I’m almost 9 1/2 years sober. I started this journey with AA and then, later, carried it on with Celebrate Recovery. AA originated the 12-step recovery plan as we know it today, which has also been modified in other recovery groups. My first attempts at sobriety were not successful, that is, until I got deadly serious about it and got a sponsor….someone who had been taken through the 12-steps by another alcoholic. We related to each other. And, from that point forward, I followed his direction and worked the steps….gradually…..one at a time. It was frustrating at times. Other times, the process was very rewarding as I slowly blossomed in my sobriety.
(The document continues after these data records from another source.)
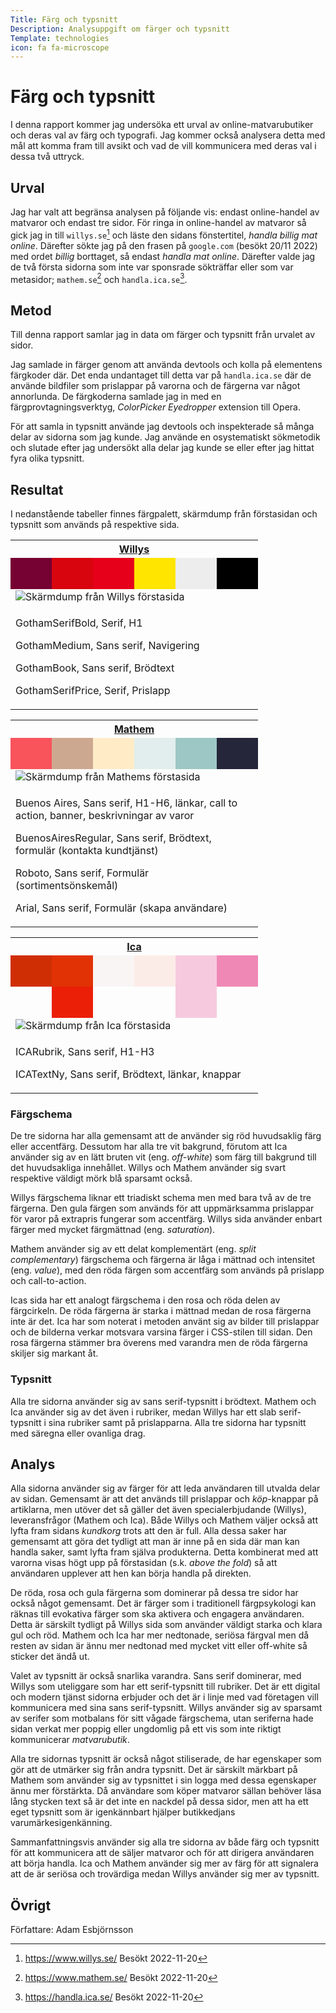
 ```yaml
---
Title: Färg och typsnitt
Description: Analysuppgift om färger och typsnitt
Template: technologies
icon: fa fa-microscope
---
```


<div class="content-full" markdown="1">

Färg och typsnitt
=======================

I denna rapport kommer jag undersöka ett urval av online-matvarubutiker och deras val av färg och typografi. Jag kommer också analysera detta med mål att komma fram till avsikt och vad de vill kommunicera med deras val i dessa två uttryck.

Urval
-----------------------

Jag har valt att begränsa analysen på följande vis: endast online-handel av matvaror och endast tre sidor. För ringa in online-handel av matvaror så gick jag in till `willys.se`[^1] och läste den sidans fönstertitel, *handla billig mat online*. Därefter sökte jag på den frasen på `google.com` (besökt 20/11 2022) med ordet *billig* borttaget, så endast *handla mat online*. Därefter valde jag de två första sidorna som inte var sponsrade sökträffar eller som var metasidor; `mathem.se`[^2] och `handla.ica.se`[^3].

Metod
-----------------------

Till denna rapport samlar jag in data om färger och typsnitt från urvalet av sidor.

Jag samlade in färger genom att använda devtools och kolla på elementens färgkoder där. Det enda undantaget till detta var på `handla.ica.se` där de använde bildfiler som prislappar på varorna och de färgerna var något annorlunda. De färgkoderna samlade jag in med en färgprovtagningsverktyg, *ColorPicker Eyedropper* extension till Opera.

För att samla in typsnitt använde jag devtools och inspekterade så många delar av sidorna som jag kunde. Jag använde en osystematiskt sökmetodik och slutade efter jag undersökt alla delar jag kunde se eller efter jag hittat fyra olika typsnitt.

Resultat
-----------------------

I nedanstående tabeller finnes färgpalett, skärmdump från förstasidan och typsnitt som används på respektive sida.

<table>
<th colspan="6"><a href="https://www.willys.se/">Willys</a></th>
<tr>
<td style="height: 50px; width: 50px; background-color: #760133">
<td style="height: 50px; width: 50px; background-color: #d8050e">
<td style="height: 50px; width: 50px; background-color: #e6001a">
<td style="height: 50px; width: 50px; background-color: #ffe500">
<td style="height: 50px; width: 50px; background-color: #ededed">
<td style="height: 50px; width: 50px; background-color: #000">
</tr>
<tr>
<td colspan="6">
<img src="../image/willys.png?w=960" alt="Skärmdump från Willys förstasida">
</td>
</tr>
<tr>
<td colspan="6">
<p>GothamSerifBold, Serif, H1</p>
<p>GothamMedium, Sans serif, Navigering</p>
<p>GothamBook, Sans serif, Brödtext</p>
<p>GothamSerifPrice, Serif, Prislapp</p>
</td>
</tr>
</table>

<table>
<th colspan="6"><a href="https://www.mathem.se/">Mathem</a></th>
<tr>
<td style="height: 50px; width: 50px; background-color: #f9535c">
<td style="height: 50px; width: 50px; background-color: #cda890">
<td style="height: 50px; width: 50px; background-color: #ffecc7">
<td style="height: 50px; width: 50px; background-color: #e2eeee">
<td style="height: 50px; width: 50px; background-color: #9dc7c5">
<td style="height: 50px; width: 50px; background-color: #26263a">
</tr>
<tr>
<td colspan="6">
<img src="../image/mathem.png?w=960" alt="Skärmdump från Mathems förstasida">
</td>
</tr>
<tr>
<td colspan="6">
<p>Buenos Aires, Sans serif, H1-H6, länkar, call to action, banner, beskrivningar av varor</p>
<p>BuenosAiresRegular, Sans serif, Brödtext, formulär (kontakta kundtjänst)</p>
<p>Roboto, Sans serif, Formulär (sortimentsönskemål)</p>
<p>Arial, Sans serif, Formulär (skapa användare)</p>
</tr>
</table>

<table>
<th colspan="6"><a href="https://handla.ica.se/">Ica</a></th>
<tr>
<td style="height: 50px; width: 50px; background-color: #cf2e05">
<td style="height: 50px; width: 50px; background-color: #e13205">
<td style="height: 50px; width: 50px; background-color: #f9f5f5">
<td style="height: 50px; width: 50px; background-color: #fcece7">
<td style="height: 50px; width: 50px; background-color: #f7c9de">
<td style="height: 50px; width: 50px; background-color: #f088b6">
</tr>
<tr>
<td style="height: 50px; width: 50px">
<td style="height: 50px; width: 50px; background-color: #eb1f07">
<td style="height: 50px; width: 50px">
<td style="height: 50px; width: 50px">
<td style="height: 50px; width: 50px; background-color: #f7c9de">
<td style="height: 50px; width: 50px">
</tr>
<tr>
<td colspan="6">
<img src="../image/ica.png?w=960" alt="Skärmdump från Ica förstasida">
</td>
</tr>
<tr>
<td colspan="6">
<p>ICARubrik, Sans serif, H1-H3</p>
<p>ICATextNy, Sans serif, Brödtext, länkar, knappar</p>
</td>
</tr>
</table>

### Färgschema

De tre sidorna har alla gemensamt att de använder sig röd huvudsaklig färg eller accentfärg. Dessutom har alla tre vit bakgrund, förutom att Ica använder sig av en lätt bruten vit (eng. *off-white*) som färg till bakgrund till det huvudsakliga innehållet. Willys och Mathem använder sig svart respektive väldigt mörk blå sparsamt också.

Willys färgschema liknar ett triadiskt schema men med bara två av de tre färgerna.  Den gula färgen som används för att uppmärksamma prislappar för varor på extrapris fungerar som accentfärg. Willys sida använder enbart färger med mycket färgmättnad (eng. *saturation*).

Mathem använder sig av ett delat komplementärt (eng. *split complementary*) färgschema och färgerna är låga i mättnad och intensitet (eng. *value*), med den röda färgen som accentfärg som används på prislapp och call-to-action.

Icas sida har ett analogt färgschema i den rosa och röda delen av färgcirkeln. De röda färgerna är starka i mättnad medan de rosa färgerna inte är det. Ica har som noterat i metoden använt sig av bilder till prislappar och de bilderna verkar motsvara varsina färger i CSS-stilen till sidan. Den rosa färgerna stämmer bra överens med varandra men de röda färgerna skiljer sig markant åt.

### Typsnitt

Alla tre sidorna använder sig av sans serif-typsnitt i brödtext. Mathem och Ica använder sig av det även i rubriker, medan Willys har ett slab serif-typsnitt i sina rubriker samt på prislapparna. Alla tre sidorna har typsnitt med säregna eller ovanliga drag.

Analys
-----------------------

Alla sidorna använder sig av färger för att leda användaren till utvalda delar av sidan. Gemensamt är att det används till prislappar och *köp*-knappar på artiklarna, men utöver det så gäller det även specialerbjudande (Willys), leveransfrågor (Mathem och Ica). Både Willys och Mathem väljer också att lyfta fram sidans *kundkorg* trots att den är full. Alla dessa saker har gemensamt att göra det tydligt att man är inne på en sida där man kan handla saker, samt lyfta fram själva produkterna. Detta kombinerat med att varorna visas högt upp på förstasidan (s.k. *above the fold*) så att användaren upplever att hen kan börja handla på direkten.

De röda, rosa och gula färgerna som dominerar på dessa tre sidor har också något gemensamt. Det är färger som i traditionell färgpsykologi kan räknas till evokativa färger som ska aktivera och engagera användaren. Detta är särskilt tydligt på Willys sida som använder väldigt starka och klara gul och röd. Mathem och Ica har mer nedtonade, seriösa färgval men då resten av sidan är ännu mer nedtonad med mycket vitt eller off-white så sticker det ändå ut.

Valet av typsnitt är också snarlika varandra. Sans serif dominerar, med Willys som uteliggare som har ett serif-typsnitt till rubriker. Det är ett digital och modern tjänst sidorna erbjuder och det är i linje med vad företagen vill kommunicera med sina sans serif-typsnitt. Willys använder sig av sparsamt av serifer som motbalans för sitt vågade färgschema, utan seriferna hade sidan verkat mer poppig eller ungdomlig på ett vis som inte riktigt kommunicerar *matvarubutik*.

Alla tre sidornas typsnitt är också något stiliserade, de har egenskaper som gör att de utmärker sig från andra typsnitt. Det är särskilt märkbart på Mathem som använder sig av typsnittet i sin logga med dessa egenskaper ännu mer förstärkta. Då användare som köper matvaror sällan behöver läsa lång stycken text så är det inte en nackdel på dessa sidor, men att ha ett eget typsnitt som är igenkännbart hjälper butikkedjans varumärkesigenkänning.

Sammanfattningsvis använder sig alla tre sidorna av både färg och typsnitt för att kommunicera att de säljer matvaror och för att dirigera användaren att börja handla. Ica och Mathem använder sig mer av färg för att signalera att de är seriösa och trovärdiga medan Willys använder sig mer av typsnitt.

Övrigt
-----------------------

Författare: Adam Esbjörnsson

[^1]: https://www.willys.se/ Besökt 2022-11-20
[^2]: https://www.mathem.se/ Besökt 2022-11-20
[^3]: https://handla.ica.se/ Besökt 2022-11-20

</div>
I learned a lot of lessons along the way. Lessons on patience, trusting in a higher power, opening up to another person who’d been through what I was going through. These are lessons I learned from the program that help me through my day. These lessons are helping me now as I find myself coping, along with millions of others, this Coronavirus crisis. This has been a shock to my system. Yet, I fall back on my 12-step program tools and put them to good use daily. Because of that I am at peace and enduring this rather odd and trying time in our lives.
The one thing I had to learn was the simple fact that I’m not God and I’m not in control. This was quite a revelation for me then! I still remind myself that I’m not in control. So, knowing this, I give my worries and my anxieties about this crisis to God….one day at a time, one moment at a time. It works. I’m at peace. And as each day goes by, I feel stronger for it. He is my provider, and so far our needs at home are being met.
Patience was another thing I needed to learn in my early sobriety. I wanted to whip through the 12-step program and move on. Thankfully, God blessed me with a sponsor who told me to slow down, put in the work, be patient. Sobriety will come. Patience had never been my strong suit, but thankfully I listened to my sponsor and learned to cultivate it. Today, I STILL work on patience. I want to get back to work asap, I want things to get back to normal asap, but then again I know this will not come quickly. My growth in patience is bringing me peace and calm and the ability to get through the day. As I trust God, my patience continues to grow. I’ll always need to work on patience and I’m cool with that. It’s God’s way of helping me to grow more and more, and to continue to draw nearer to Him. Life and God have been, and continue to be, my two greatest teachers.
So, I look forward to each day patiently. I hand my worries to God as often as needed. I trust that He’ll get us through this…and I just continue to follow Him as I have for the last 9 1/2 years….one day at a time, one moment at time.